### Cuplikan Halaman
SRAGEN, JOGLOSEMARNEWS.COM – Sejumlah warga penerima bantuan rehab rumah tak layak huni (RTLH) di Desa Jurangjero, Kecamatan Karangmalang, Sragen mempertanyakan selisih harga beli material yang didrop oleh pihak toko. Mereka curiga dengan selisih harga material yang dinilai jauh lebih tinggi dari harga pasaran.
Hal itu terungkap dari pengakuan sejumlah warga penerima bantuan RTLH tahun 2017 di desa tersebut, Senin (29/7/2019). Salah satu warga penerima RTLH, Sukirno (50) warga Dukuh Candirejo, RT 1, Jurangjero mengatakan ada sekitar 95 warga penerima RTLH di desanya pada tahun 2017.
Dirinya yang mengklaim turut andil mengajukan proposal ke Pemda, juga ikut menerima bantuan sebesar Rp 15 juta. Namun besaran bantuan yang diterima warga lainnya tidak sama.

Baris data pertanyaan
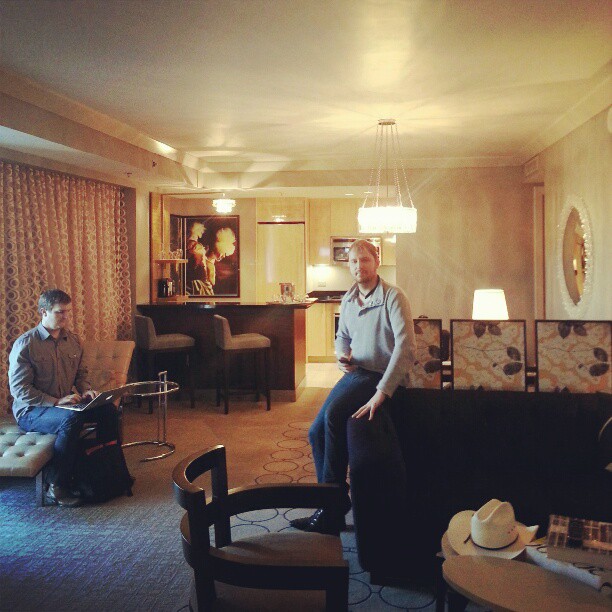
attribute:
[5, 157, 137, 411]
curtain — large, decorative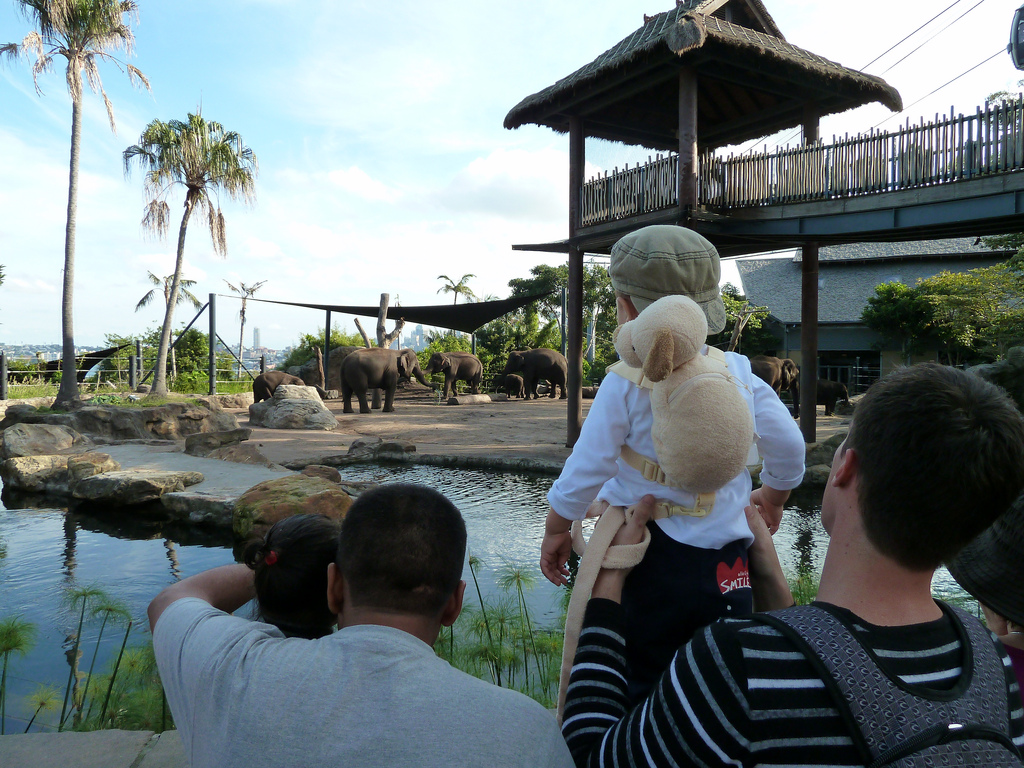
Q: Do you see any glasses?
A: No, there are no glasses.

### Petunjuk Latihan
Lanjutkan berita tentang bantuan rehab rumah tak layak huni di Desa Jurangjero, dimulai tepat setelah kalimat terakhirnya.

### Jawaban yang Diharapkan
“Ada yang nerima Rp 15 juta, Rp 10 juta dan ada juga yang hanya Rp 7,5 juta. Turunnya tidak dalam bentuk uang, tapi langsung didrop material. Nah, yang kami pertanyakan nggak ada penjelasan dan tidak pernah diberi kuitansi. Dan harga material setelah kami bandingkan dengan harga pasaran, selisihnya sangat jauh,” paparnya kepada wartawan, Senin (29/7/2019).
Sukirno menuturkan untuk dirinya yang mendapat bantuan Rp 15 juta, menerima material berupa 1.000 batako, besi 60 lonjor, pasir 2 rit, usuk dan semen 60 zak. Menurutnya, bantuan dicairkan sesuai kebutuhan penerima.
Kala itu, material itu digunakan untuk merehab rumahnya yang sebelumnya tidak layak menjadi tembok batako dengan masih nambah biaya hampir Rp 30 juta.
Saat ia mengecek harga material di pasaran dengan harga yang ditulis dari toko, selisihnya menurutnya sudah mencolok.
“Misalnya usuk kayu taun ukuran 4 x 6 x 3 meter itu saya cek di penggergajian luar, harganya selonjor Rp 17.000. Tapi yang didrop ke warga itu dihargai Rp 30.000. Besi selonjor saya tanya di Toko Kedungwaduk harganya Rp 28.000, tapi yang untuk bedah rumah (RTLH) ini dihargai dari toko Rp 40.000 per batang dan ukurannya sama,” kata dia.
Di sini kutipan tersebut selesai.